Scientists Crush Diamonds with Lasers to Learn More About Massive Planets

Scientists are learning a bit more about the giant planets of our universe. They've experimentally re-created the conditions that exist deep within planets such as Jupiter and Uranus, revealing a bit more about these cosmic bodies.

The scientists focused on carbon, which is the fourth most abundant element in the universe, coming after hydrogen, helium, and oxygen. Carbon has an important role in many types of planets within and outside our solar system.

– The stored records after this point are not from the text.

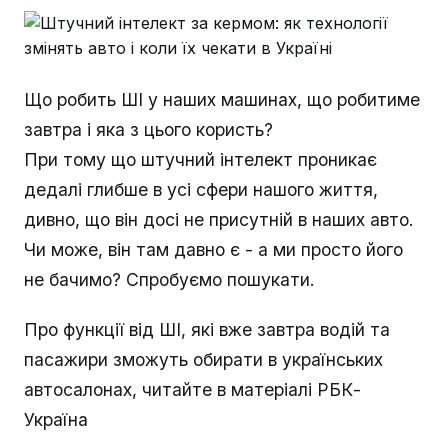
Що робить ШІ у наших машинах, що робитиме
завтра і яка з цього користь?
При тому що штучний інтелект проникає
дедалі глибше в усі сфери нашого життя,
дивно, що він досі не присутній в наших авто.
Чи може, він там давно є - а ми просто його
не бачимо? Спробуємо пошукати.
Про функції від ШІ, які вже завтра водій та
пасажири зможуть обирати в українських
автосалонах, читайте в матеріалі РБК-
Україна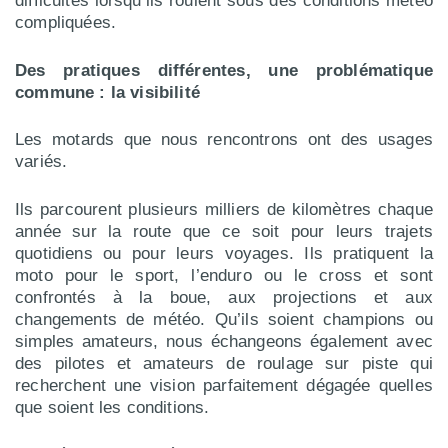
difficultés lorsqu’ils roulent sous des conditions météo
compliquées.
Des pratiques différentes, une problématique
commune : la visibilité
Les motards que nous rencontrons ont des usages
variés.
Ils parcourent plusieurs milliers de kilomètres chaque
année sur la route que ce soit pour leurs trajets
quotidiens ou pour leurs voyages. Ils pratiquent la
moto pour le sport, l’enduro ou le cross et sont
confrontés à la boue, aux projections et aux
changements de météo. Qu’ils soient champions ou
simples amateurs, nous échangeons également avec
des pilotes et amateurs de roulage sur piste qui
recherchent une vision parfaitement dégagée quelles
que soient les conditions.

In order to examine conditions on giant planets a bit better, the scientists used the largest laser in the world to squeeze diamond samples to 50 million times Earth's atmospheric pressure. This is comparable to pressures that exist at the centers of Jupiter and Saturn. More specifically, the scientists used 176 lasers with exquisitely shaped energy versus time to produce a pressure wave that compressed the material for a short period of time.

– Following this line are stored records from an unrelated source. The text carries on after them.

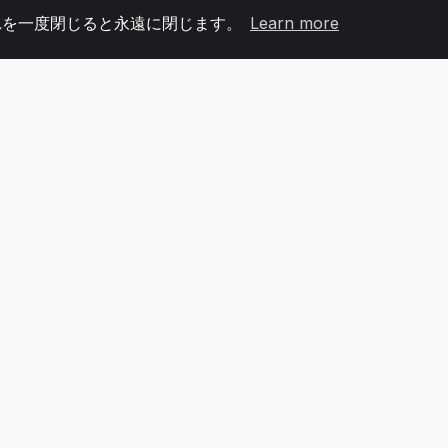
れを一度閉じると永遠に閉じます。
Learn more
60
+36
7
メンバー
COUNTRIES
オフィ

So what happened? The diamond was vaporized in less than 10 billionths of a second. In addition, despite being the least compressible material known, the researchers were able to compress the diamond to an unprecedented density greater than lead at ambient conditions.

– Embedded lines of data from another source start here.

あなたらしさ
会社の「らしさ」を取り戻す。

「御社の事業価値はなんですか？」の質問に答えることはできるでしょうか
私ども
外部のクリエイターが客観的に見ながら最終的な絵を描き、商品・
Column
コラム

These pressures have only been reached before with shock waves that also create high temperatures. But these shock waves are not realistic for planetary interiors, which have lower temperatures. In order to create lower temperatures, the researchers made sure to carefully tune the rate at which the laser intensity changed with time.

'This new ability to explore matter at atomic scale pressures, where extrapolations of earlier shock and static data become unreliable, provides new constraints for dense matter theories and planet evolution models," said Rip Collins, one of the team members in the new study, in a news release.

The findings reveal a bit more about the interiors of massive planets, which could shed more light on the origins of these planets and have implications for other planetary bodies across the universe.

The findings are published in the journal Nature.